储能科学与技术 ›› 2024, Vol. 13 ›› Issue (5): 1620-1634.doi: 10.19799/j.cnki.2095-4239.2023.0892

• 储能系统与工程 • 上一篇    下一篇

抑制锂金属负极枝晶的电解液调控策略

石敏(), 蒋鹏杰, 徐琛, 贺鑫(), 梁宵()   

  1. 湖南大学化学化工学院,湖南 长沙 410000
  • 收稿日期:2023-12-11 修回日期:2023-12-28 出版日期:2024-05-28 发布日期:2024-05-28
  • 通讯作者: 贺鑫,梁宵 E-mail:shim2021@hnu.edu.cn;xinheabc@hnu.edu.cn;xliang@hnu.edu.cn
  • 作者简介:石敏(1999—),女,硕士研究生,研究方向为金属负极保护,E-mail:shim2021@hnu.edu.cn
  • 基金资助:
    国家重点研发计划(2022YFB3807700);国家自然科学基金项目(51972107)

Advancements in electrolyte optimization strategies for inhibiting lithium dendrite growth

Min SHI(), Pengjie JIANG, Chen XU, Xin HE(), Xiao LIANG()   

  1. College of Chemistry and Chemical Engineering, Hunan University, Changsha 410000, Hunan, China
  • Received:2023-12-11 Revised:2023-12-28 Online:2024-05-28 Published:2024-05-28
  • Contact: Xin HE, Xiao LIANG E-mail:shim2021@hnu.edu.cn;xinheabc@hnu.edu.cn;xliang@hnu.edu.cn

摘要:

锂金属负极因高理论比容量(3860 mAh/g)与低氧化还原电位(-3.04 V vs. SHE)等优势,吸引了高比能电池领域的广泛关注。然而,锂金属负极的实际应用仍面临着诸多难点与挑战,其中锂枝晶生长问题尤为突出。在众多解决策略中,电解液调控策略因工艺简便、系统兼容性强、成本低廉、效果显著等特性,被认为是抑制锂枝晶生长最具应用前景的策略之一。本文首先总结了几种锂枝晶生长模型,包括固体电解质界面扩散控制模型、表面形核生长扩散模型、电荷诱导模型和空间电荷模型等,着重讨论了电解液调控策略抑制枝晶生长的模型基础,结果说明了电极界面层(SEI)的物化性能决定了金属锂的沉积行为,而SEI层的组分、力学性能、脱溶剂化过程等受电解液组分影响。随后系统地归纳了电解液优化策略的研究进展,主要介绍了成膜添加剂、溶剂化调控SEI型添加剂、电荷诱导型添加剂、合金型添加剂、高浓盐电解液和局部高浓盐电解液等,对比了各种策略的优缺点。最后,对电解液优化策略进行了总结并对未来发展方向进行了展望。

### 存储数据

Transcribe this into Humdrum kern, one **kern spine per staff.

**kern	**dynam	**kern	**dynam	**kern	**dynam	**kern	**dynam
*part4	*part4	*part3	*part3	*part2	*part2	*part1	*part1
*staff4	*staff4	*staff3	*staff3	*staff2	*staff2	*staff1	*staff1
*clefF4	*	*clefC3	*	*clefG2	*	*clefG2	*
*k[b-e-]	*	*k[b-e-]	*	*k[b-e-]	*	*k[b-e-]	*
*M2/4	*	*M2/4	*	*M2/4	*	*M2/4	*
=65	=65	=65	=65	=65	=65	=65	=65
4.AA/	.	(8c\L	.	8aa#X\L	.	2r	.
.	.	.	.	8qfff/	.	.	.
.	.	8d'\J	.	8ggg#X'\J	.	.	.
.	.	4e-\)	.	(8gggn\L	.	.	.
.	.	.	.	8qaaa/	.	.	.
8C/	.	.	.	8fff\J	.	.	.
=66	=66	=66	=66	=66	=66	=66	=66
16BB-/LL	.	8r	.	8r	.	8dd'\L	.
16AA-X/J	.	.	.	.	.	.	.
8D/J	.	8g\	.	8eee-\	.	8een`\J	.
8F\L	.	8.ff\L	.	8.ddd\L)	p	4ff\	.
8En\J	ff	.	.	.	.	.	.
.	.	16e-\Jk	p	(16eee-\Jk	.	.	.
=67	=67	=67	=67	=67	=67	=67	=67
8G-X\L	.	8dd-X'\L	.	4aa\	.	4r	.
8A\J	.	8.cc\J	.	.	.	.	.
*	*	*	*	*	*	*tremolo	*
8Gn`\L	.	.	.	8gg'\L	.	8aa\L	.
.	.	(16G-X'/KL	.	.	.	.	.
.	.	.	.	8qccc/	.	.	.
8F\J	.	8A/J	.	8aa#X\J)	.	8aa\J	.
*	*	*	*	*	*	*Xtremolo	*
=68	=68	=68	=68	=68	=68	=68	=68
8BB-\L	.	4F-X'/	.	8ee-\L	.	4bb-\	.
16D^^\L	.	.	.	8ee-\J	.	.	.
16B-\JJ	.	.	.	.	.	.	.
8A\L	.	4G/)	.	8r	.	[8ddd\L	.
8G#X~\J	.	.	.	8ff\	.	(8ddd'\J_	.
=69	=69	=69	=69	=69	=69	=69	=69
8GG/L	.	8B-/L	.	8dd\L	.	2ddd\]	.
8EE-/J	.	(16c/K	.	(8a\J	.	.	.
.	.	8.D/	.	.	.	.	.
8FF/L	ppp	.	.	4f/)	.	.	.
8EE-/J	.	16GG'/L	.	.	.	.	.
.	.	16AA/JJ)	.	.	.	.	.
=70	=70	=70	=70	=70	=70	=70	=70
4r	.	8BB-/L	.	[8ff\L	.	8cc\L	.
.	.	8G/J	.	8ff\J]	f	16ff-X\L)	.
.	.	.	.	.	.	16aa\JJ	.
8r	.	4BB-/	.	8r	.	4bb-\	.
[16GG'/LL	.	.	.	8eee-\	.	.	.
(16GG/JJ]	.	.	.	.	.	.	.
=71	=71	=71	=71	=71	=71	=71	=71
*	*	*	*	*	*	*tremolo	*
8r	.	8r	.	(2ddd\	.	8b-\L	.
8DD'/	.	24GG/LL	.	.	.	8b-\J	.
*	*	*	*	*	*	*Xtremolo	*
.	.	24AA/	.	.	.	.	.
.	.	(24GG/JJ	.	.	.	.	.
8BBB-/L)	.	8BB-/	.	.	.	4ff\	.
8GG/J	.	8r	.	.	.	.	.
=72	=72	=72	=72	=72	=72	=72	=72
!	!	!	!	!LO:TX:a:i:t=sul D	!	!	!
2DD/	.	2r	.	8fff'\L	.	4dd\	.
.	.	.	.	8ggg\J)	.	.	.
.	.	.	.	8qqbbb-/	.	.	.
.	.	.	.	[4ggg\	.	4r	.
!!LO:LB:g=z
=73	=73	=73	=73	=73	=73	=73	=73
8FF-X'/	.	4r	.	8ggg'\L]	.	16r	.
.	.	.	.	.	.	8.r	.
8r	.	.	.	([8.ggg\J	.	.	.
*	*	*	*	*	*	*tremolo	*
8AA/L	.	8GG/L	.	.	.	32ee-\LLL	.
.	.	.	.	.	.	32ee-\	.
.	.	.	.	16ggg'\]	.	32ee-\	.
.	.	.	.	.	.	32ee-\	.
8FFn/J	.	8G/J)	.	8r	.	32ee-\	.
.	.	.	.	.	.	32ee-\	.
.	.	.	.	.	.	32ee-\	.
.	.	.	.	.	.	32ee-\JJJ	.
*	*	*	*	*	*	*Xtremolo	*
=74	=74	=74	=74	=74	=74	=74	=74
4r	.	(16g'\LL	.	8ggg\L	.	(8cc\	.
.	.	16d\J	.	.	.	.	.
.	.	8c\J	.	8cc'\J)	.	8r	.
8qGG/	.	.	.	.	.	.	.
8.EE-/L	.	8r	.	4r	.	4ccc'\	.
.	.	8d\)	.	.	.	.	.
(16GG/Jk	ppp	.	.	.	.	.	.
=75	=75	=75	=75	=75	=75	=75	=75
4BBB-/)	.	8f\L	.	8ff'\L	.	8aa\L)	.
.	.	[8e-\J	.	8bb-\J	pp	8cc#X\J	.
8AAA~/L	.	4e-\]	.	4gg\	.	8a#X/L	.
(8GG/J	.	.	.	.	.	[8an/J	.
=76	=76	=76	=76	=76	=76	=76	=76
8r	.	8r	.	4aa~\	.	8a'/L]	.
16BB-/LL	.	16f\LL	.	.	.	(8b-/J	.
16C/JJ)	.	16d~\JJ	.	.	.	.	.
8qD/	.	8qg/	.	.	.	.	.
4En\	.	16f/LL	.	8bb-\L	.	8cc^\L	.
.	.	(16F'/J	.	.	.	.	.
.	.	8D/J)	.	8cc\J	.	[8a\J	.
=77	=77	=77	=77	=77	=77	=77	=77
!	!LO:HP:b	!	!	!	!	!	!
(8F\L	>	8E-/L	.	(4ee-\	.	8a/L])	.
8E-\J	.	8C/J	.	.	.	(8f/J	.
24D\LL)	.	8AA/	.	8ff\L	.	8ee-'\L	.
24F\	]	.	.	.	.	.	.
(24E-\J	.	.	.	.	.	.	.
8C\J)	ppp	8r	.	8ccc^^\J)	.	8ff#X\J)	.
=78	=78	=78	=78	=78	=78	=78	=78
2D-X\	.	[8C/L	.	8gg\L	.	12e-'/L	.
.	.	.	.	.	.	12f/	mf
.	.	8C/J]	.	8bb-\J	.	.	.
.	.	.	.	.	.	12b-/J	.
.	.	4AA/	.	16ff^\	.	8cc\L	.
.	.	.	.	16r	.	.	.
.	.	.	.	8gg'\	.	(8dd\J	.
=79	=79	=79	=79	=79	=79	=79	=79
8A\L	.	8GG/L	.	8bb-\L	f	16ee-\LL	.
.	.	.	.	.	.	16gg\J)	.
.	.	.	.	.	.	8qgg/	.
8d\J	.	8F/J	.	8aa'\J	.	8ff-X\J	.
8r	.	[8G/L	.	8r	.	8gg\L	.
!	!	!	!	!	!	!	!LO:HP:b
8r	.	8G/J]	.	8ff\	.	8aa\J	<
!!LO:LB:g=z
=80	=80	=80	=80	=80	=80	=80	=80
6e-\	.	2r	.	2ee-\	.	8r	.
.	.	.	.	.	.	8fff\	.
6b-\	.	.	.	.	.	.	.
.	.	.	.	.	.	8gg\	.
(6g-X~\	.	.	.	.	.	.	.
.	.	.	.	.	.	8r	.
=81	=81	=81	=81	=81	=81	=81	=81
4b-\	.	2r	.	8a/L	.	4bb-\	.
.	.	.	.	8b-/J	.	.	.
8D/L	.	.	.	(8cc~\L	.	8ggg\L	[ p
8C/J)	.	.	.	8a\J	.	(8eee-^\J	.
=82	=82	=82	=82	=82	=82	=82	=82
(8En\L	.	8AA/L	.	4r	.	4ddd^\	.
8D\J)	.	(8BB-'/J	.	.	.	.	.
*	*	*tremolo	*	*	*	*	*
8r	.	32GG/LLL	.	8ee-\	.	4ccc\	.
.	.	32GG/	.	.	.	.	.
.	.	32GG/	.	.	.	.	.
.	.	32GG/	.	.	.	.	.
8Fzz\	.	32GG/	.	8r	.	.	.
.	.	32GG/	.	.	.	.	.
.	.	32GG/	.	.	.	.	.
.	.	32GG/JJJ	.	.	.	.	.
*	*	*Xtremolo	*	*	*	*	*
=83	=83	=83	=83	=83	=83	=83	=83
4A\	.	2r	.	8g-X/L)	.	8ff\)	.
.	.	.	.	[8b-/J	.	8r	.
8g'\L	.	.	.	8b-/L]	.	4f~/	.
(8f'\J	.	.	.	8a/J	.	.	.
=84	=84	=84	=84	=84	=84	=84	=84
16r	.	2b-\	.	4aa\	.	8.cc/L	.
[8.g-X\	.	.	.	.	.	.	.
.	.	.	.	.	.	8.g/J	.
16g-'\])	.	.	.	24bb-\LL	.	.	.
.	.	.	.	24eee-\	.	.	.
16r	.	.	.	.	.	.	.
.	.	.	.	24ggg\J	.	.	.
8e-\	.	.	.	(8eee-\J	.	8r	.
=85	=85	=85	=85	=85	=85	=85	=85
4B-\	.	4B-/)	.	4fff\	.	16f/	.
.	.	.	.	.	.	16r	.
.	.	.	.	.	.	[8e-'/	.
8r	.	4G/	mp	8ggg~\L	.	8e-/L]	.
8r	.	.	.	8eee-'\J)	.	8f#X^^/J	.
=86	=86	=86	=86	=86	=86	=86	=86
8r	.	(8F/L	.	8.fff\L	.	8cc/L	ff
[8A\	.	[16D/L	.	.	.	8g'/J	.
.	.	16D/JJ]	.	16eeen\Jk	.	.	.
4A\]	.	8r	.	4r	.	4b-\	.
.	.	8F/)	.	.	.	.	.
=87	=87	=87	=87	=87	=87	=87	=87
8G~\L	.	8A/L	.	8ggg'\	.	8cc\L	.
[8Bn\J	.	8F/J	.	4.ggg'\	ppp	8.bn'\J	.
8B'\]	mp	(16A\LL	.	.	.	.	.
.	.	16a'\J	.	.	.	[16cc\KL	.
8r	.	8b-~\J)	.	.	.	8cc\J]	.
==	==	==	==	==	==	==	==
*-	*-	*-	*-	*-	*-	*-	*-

### 你的任务
(1) 根据这篇文章,锂金属负极的理论比容量是多少?
(2) 把文章从含有"抑制锂金属负极枝晶的电解液调控策略"的那句开始,到"HE(), Xiao LIANG()"为止的这一段再写一遍,其中的"金属负极保护"改成"锂金属负极保护"。

### 答案汇总
(1) 3860 mAh/g

(2)
抑制锂金属负极枝晶的电解液调控策略

石敏(), 蒋鹏杰, 徐琛, 贺鑫(), 梁宵()   

  1. 湖南大学化学化工学院,湖南 长沙 410000
  • 收稿日期:2023-12-11 修回日期:2023-12-28 出版日期:2024-05-28 发布日期:2024-05-28
  • 通讯作者: 贺鑫,梁宵 E-mail:shim2021@hnu.edu.cn;xinheabc@hnu.edu.cn;xliang@hnu.edu.cn
  • 作者简介:石敏(1999—),女,硕士研究生,研究方向为锂金属负极保护,E-mail:shim2021@hnu.edu.cn
  • 基金资助:
    国家重点研发计划(2022YFB3807700);国家自然科学基金项目(51972107)

Advancements in electrolyte optimization strategies for inhibiting lithium dendrite growth

Min SHI(), Pengjie JIANG, Chen XU, Xin HE(), Xiao LIANG()